Chloé 4 ans fréquente mon milieu de garde depuis plus de quatre mois. Elle me suit constamment, s’assoit sur moi dès que je m’arrête, me prend la main. Elle me répète qu’elle m’aime, qu’elle me trouve belle. Cet amour envahissant m’épuise et m’inquiète. En effet, elle ne prend pas contact avec les autres enfants. Elle tolère leur présence mais ne joue pas avec eux. Que puis-je faire ? Elle a pourtant des parents très affectueux et présents.

Trois objectifs d’intervention s’imposent : développer un sentiment de sécurité, faire une mise à distance progressive et enfin stimuler la création de liens avec les pairs.

1. Développer un sentiment de sécurité

  • Assurez-vous que les parents se sentent en confiance avec les services de garde offerts à leur enfant. Ont-ils des inquiétudes ? Les parents peuvent aussi exprimer à leur enfant la confiance qu’ils ont face à l’éducatrice « Je sais que tu vas bien t’amuser avec Julie et qu’elle saura bien prendre soin de toi ».
  • Sécurisez l’enfant lors des transitions, des déplacements et des remplacements de personnel à la garderie.
  • Parlez du sentiment d’amour qui existe au-delà du contact physique étroit. L’amour continue malgré les distances. On peut demander à l’enfant de nous dire quelles sont les personnes qu’il aime. On inscrit le nom sur un petit cœur découpé. Tous les petits cœurs sont par la suite collés sur un grand cœur qui représente le cœur de l’enfant. On lui fait remarquer qu’elle continue d’aimer maman, papa, frérot même s’ils ne sont pas à côté d’elle. On lui fait aussi remarquer qu’il y a beaucoup de places dans un cœur pour aimer beaucoup de gens. Ainsi, l’éducatrice aime les membres de sa famille, ses amies et tous les enfants de son groupe. Elle pense à eux même la fin de semaine à l’extérieur du CPE. L’amour est « élastique » et les sentiments continuent d’exister même à distance.
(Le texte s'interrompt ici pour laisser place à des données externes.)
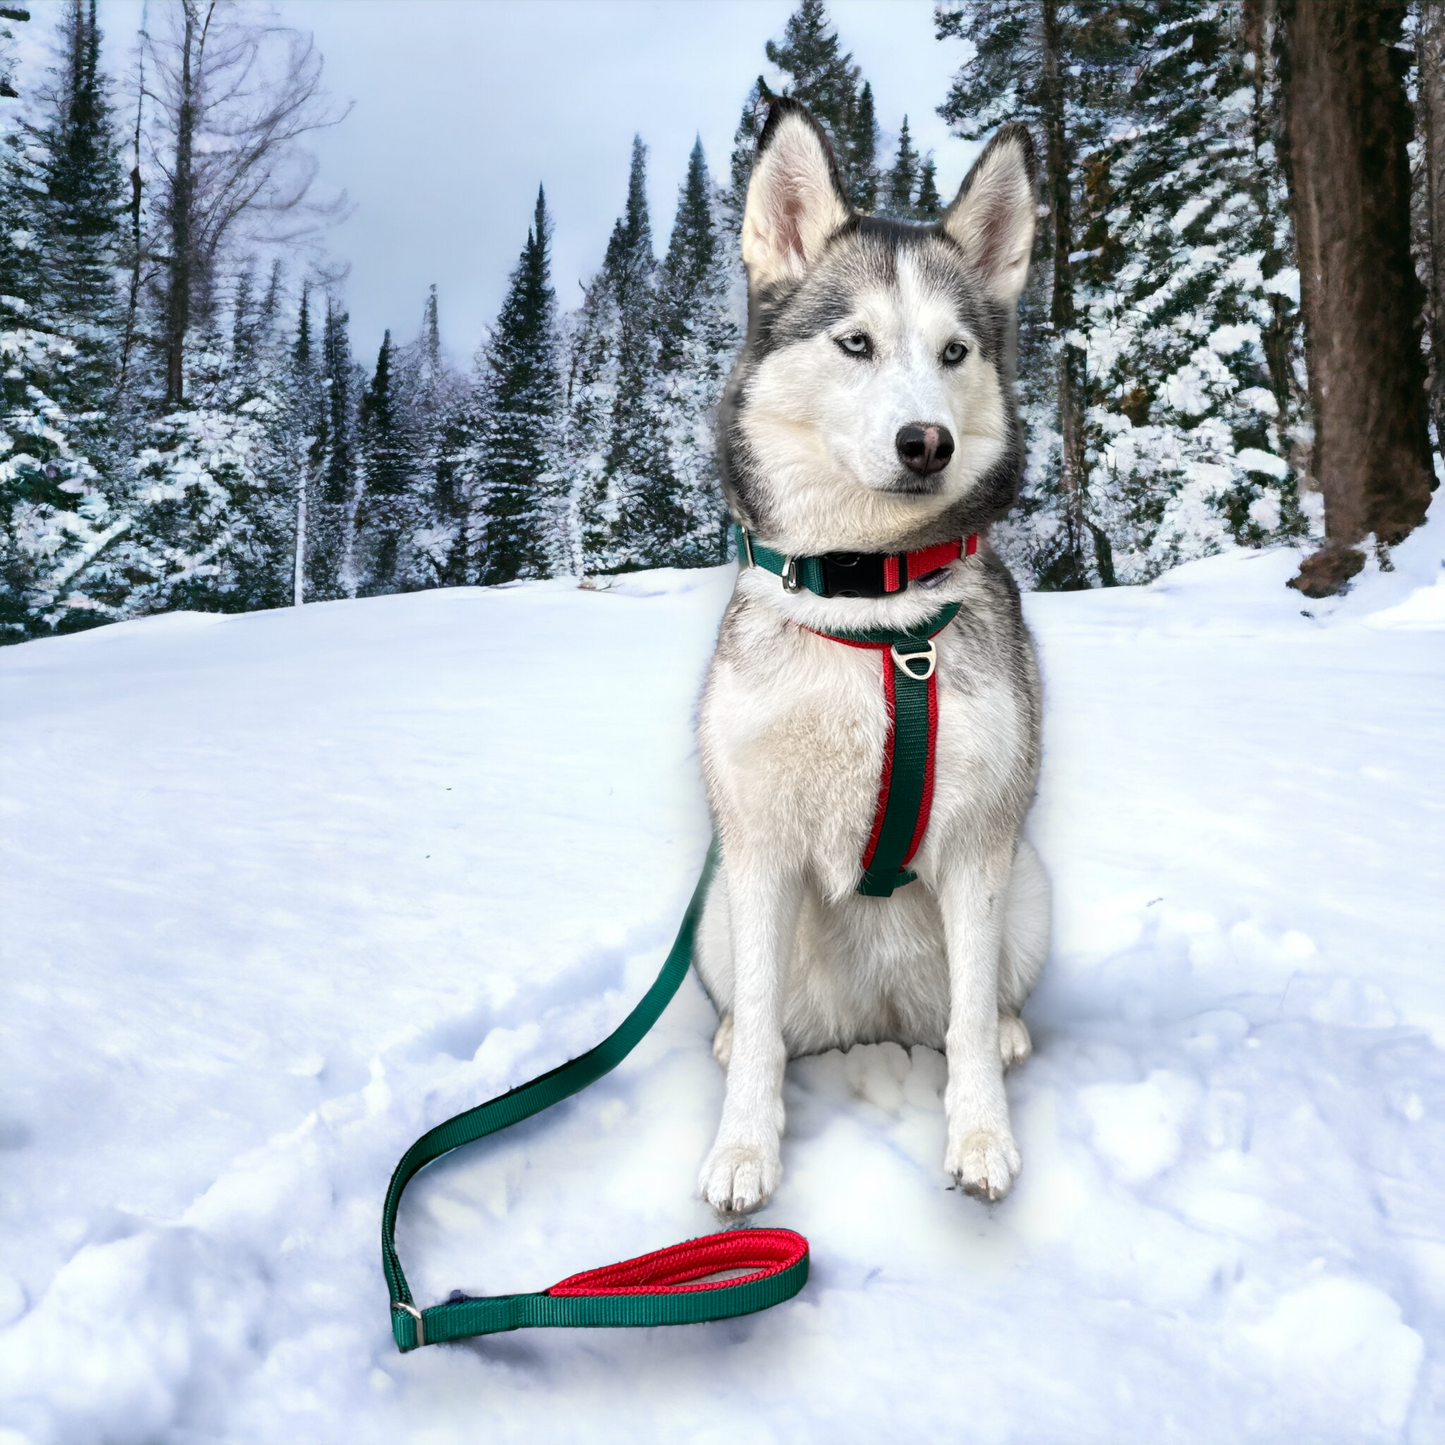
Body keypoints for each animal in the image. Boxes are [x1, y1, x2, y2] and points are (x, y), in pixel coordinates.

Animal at [690, 96, 1051, 1213]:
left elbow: (967, 1020)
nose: (926, 441)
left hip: (1030, 882)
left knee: (979, 1003)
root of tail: (873, 1024)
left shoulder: (978, 843)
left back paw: (1010, 1031)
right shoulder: (756, 845)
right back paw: (731, 1034)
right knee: (759, 1009)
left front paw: (979, 1135)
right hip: (714, 913)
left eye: (953, 352)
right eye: (855, 342)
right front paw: (743, 1148)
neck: (870, 601)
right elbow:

2. Mise à distance progressive

  • Évitez de repousser l’enfant. Vous pouvez l’inviter à s’asseoir à côté de vous plutôt que sur vous ou encore l’inviter à jouer avec vous auprès des autres enfants. Une mise à distance brusque provoquera de l’insécurité et l’enfant manifestera son besoin de rapprochement encore plus intensément.
  • Invitez l’enfant à accomplir une petite tâche, un jeu, soutenez-le puis retirez vous quelques minutes. Par exemple : « fais une tour de 3 blocs avec moi » puis « fais une autre tour de 5 blocs et je reviens te voir ». Augmentez progressivement le délai du retour à l’enfant.
  • Soutenez l’enfant en maintenant le lien à distance par un sourire, un baiser soufflé, un clin d’œil ou autre marque d’affection. Faites remarquer à l’enfant votre façon d’entretenir la relation.
  • N’oubliez pas il faut s’attacher pour devenir capable de se détacher. La complicité que vous établissez avec l’enfant deviendra une source de sécurité intérieure et lui donnera l’élan pour aller vers les autres.

3. Intégration au groupe d’enfants

  • Jouez en parallèle avec l’enfant en soulignant votre intérêt pour son choix de jeu. Imitez l’enfant dans sa façon de jouer. Vous lui indiquez ainsi que vous trouvez intéressant ce qu’il fait. Valorisez-le.
  • Lorsqu’un autre enfant se joint à vous, nommez de nouveau votre intérêt pour l’enfant et son jeu. Vous projetez ainsi au pair une image positive de l’enfant isolé. Faites remarquer à l’enfant isolé l’intérêt de l’autre enfant pour son jeu.
  • Agissez en tant qu’agent de liaison « Regarde Chloé, Julien aussi veut dessiner comme toi. Vous êtes capable d’échanger vos crayons de couleur ». Lorsque vous observez qu’un lien s’établit entre les deux enfants, retirez vous. Revenez au bout de quelques minutes de jeu et soulignez votre joie de constater qu’ils jouent bien ensemble.
  • Soutenez l’enfant dans la prise de contact avec les petits groupes de pairs. « Chloé, tu veux jouer avec Julien et Alice. Viens on va leur demander ensemble. »

Les enfants ont besoin de soutien et d’encouragement pour développer leur autonomie affective et parvenir à s’intégrer à un groupe d’enfants.

Chaque enfant se construit à son propre rythme et le temps nécessaire à l’apprivoisement d’un nouveau contexte social varie de l’un à l’autre. Faites comme le petit prince qui sut prendre le temps pour apprivoiser le renard et ainsi ensoleiller sa vie.